The IgG glycan code

Antibody affinity maturation and isotype switching in B cells controls the adaptive humoral immune system. Recently, we and others discovered the existence of a third layer of regulation, which involves N-linked glycosylation of the antibody Fc tail. Multiple different glycosylation patterns are possible, generating a glycan code that determines the affinity for Fc-receptors (FcγR). As a consequence, antibody molecules of the same amino acid sequence can exhibit distinct effector functions. This is most apparent for IgG-fucosylation, with ~94% of plasma IgG having this sugar. Removal of this fucose generates afucosylated IgG which improves binding to FcγRIII 40x and elevates its potency to activate immune cells. This fact is already being exploited for antibody-mediated therapy of cancer. Although such immune responses were not known to exist (IgG in plasma is almost exclusively fucosylated), we found that especially immune-responses towards foreign blood-cells can result in unique afucosylated IgG-responses, resulting in worse clinical outcome. Such responses have recently also been reported against HIV in elite controllers and Dengue. We hypothesize that alloimmune-responses mimic evolutionary conserved responses against pathogen-infected cells (not viral particles but host cells infected by enveloped viruses like HIV), through co-recognition of self, possibly on the B cell level (e.g. BCR and SIRP-CD47). These responses are then triggered upon alloimmune reactions such as transfusion and in pregnancy. Our pilot experiments with antibodies against enveloped viral antigens (HIV, CMV, HBV) developed during natural infection support this. Furthermore, our results suggest that Ig-glycosylation is remembered for decades. How this is acquired is unknown. The main aim of this proposal is to gain a comprehensive understanding on what steers IgG-glycosylation, with emphasis of fucosylation, and the basic mechanisms on how it is regulated.

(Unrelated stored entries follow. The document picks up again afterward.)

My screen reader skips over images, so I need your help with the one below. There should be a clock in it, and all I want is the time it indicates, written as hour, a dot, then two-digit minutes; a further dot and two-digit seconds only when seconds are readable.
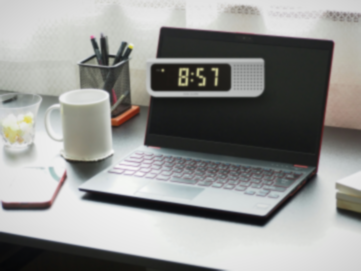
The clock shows 8.57
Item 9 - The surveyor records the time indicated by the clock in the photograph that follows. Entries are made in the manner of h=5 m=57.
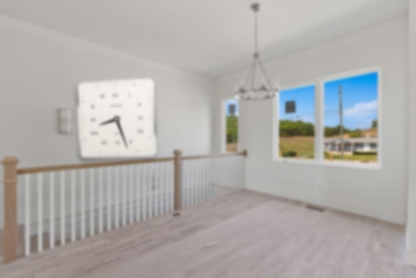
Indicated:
h=8 m=27
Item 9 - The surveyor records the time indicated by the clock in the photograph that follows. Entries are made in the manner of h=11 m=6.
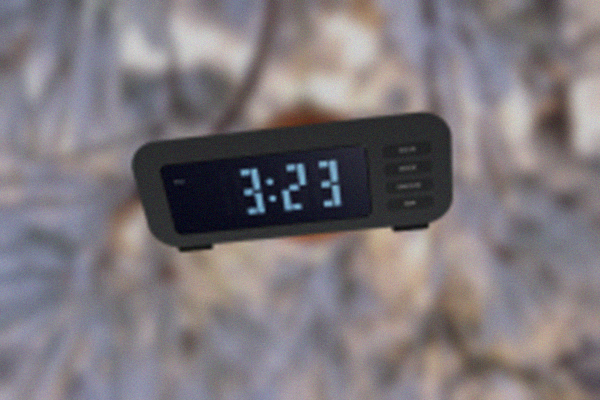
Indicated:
h=3 m=23
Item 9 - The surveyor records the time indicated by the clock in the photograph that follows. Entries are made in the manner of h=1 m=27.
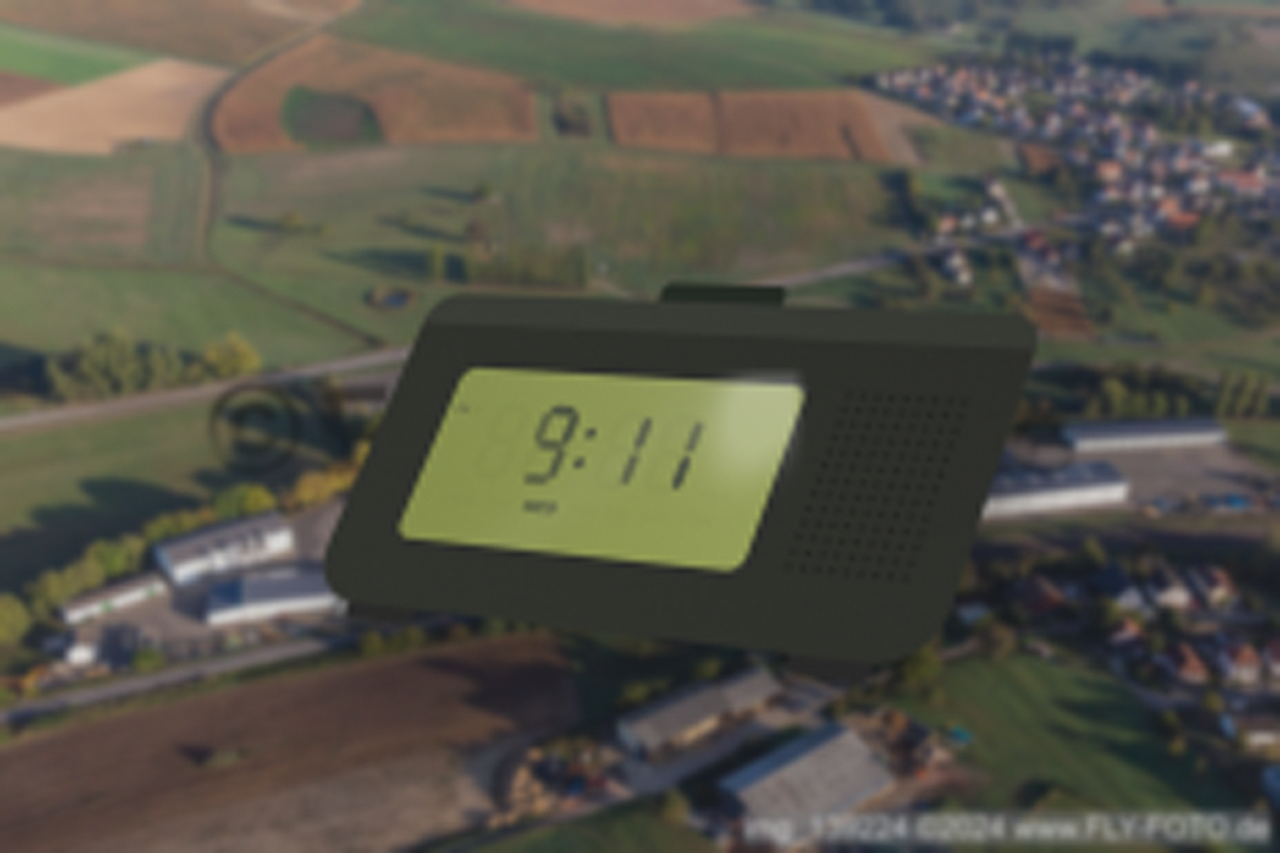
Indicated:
h=9 m=11
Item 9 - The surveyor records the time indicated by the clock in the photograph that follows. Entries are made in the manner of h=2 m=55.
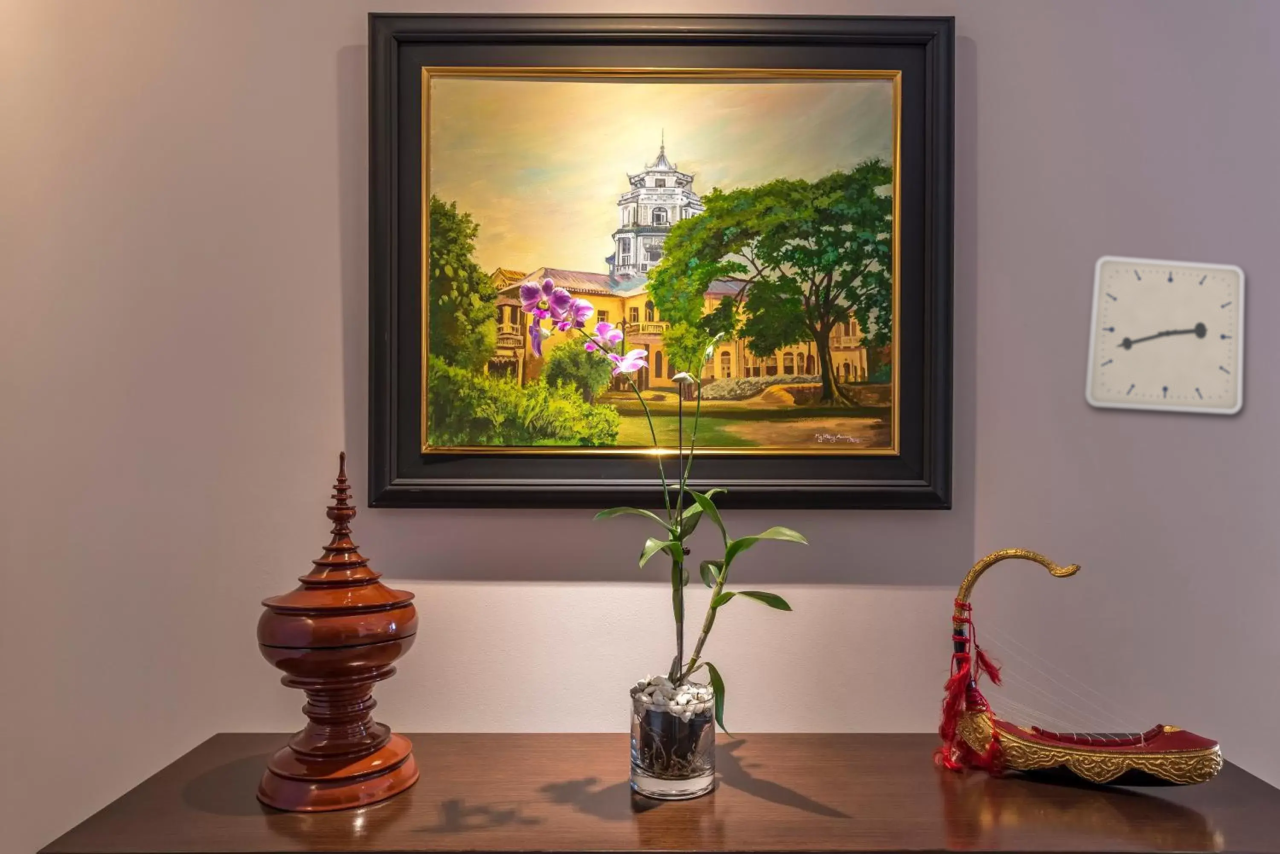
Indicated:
h=2 m=42
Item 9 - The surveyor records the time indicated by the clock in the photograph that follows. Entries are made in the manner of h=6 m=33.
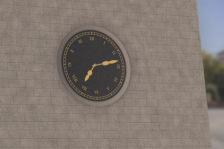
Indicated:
h=7 m=13
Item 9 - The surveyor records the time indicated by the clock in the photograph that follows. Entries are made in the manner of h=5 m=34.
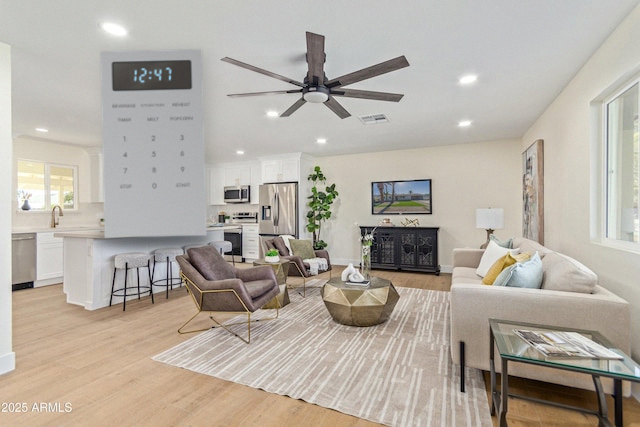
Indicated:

To achieve this, the following key objectives will be tackled:

  1. What are the requirements to achieve hypofucosylated immune response? Here we will systematically test the abovementioned main hypotheses what the requirements are for achieving low fucosylation. In particular we will explore whether the trigger is a foreign antigen present as a surface of otherwise autologous cells (provided by pathogens or allogeneic mismatch), both in experimental B cell-culture systems, in mice and in human immune responses.
  2. Identify regulatory mechanisms in B cell development steering IgG-glycosylation and thereby IgG-function. Here we will interrogate our antigen-specific human B cells using our established single-cell culture methods for IgG-glycosylation patterns. By RNAseq we will analyze which genes (including glycosyl-transferases and glycosidases, but also unbiased) are responsible for the differential glycosylation profiles. This will give us leads and provide the basis for alternative hypothesis on how this information is stored in B cells.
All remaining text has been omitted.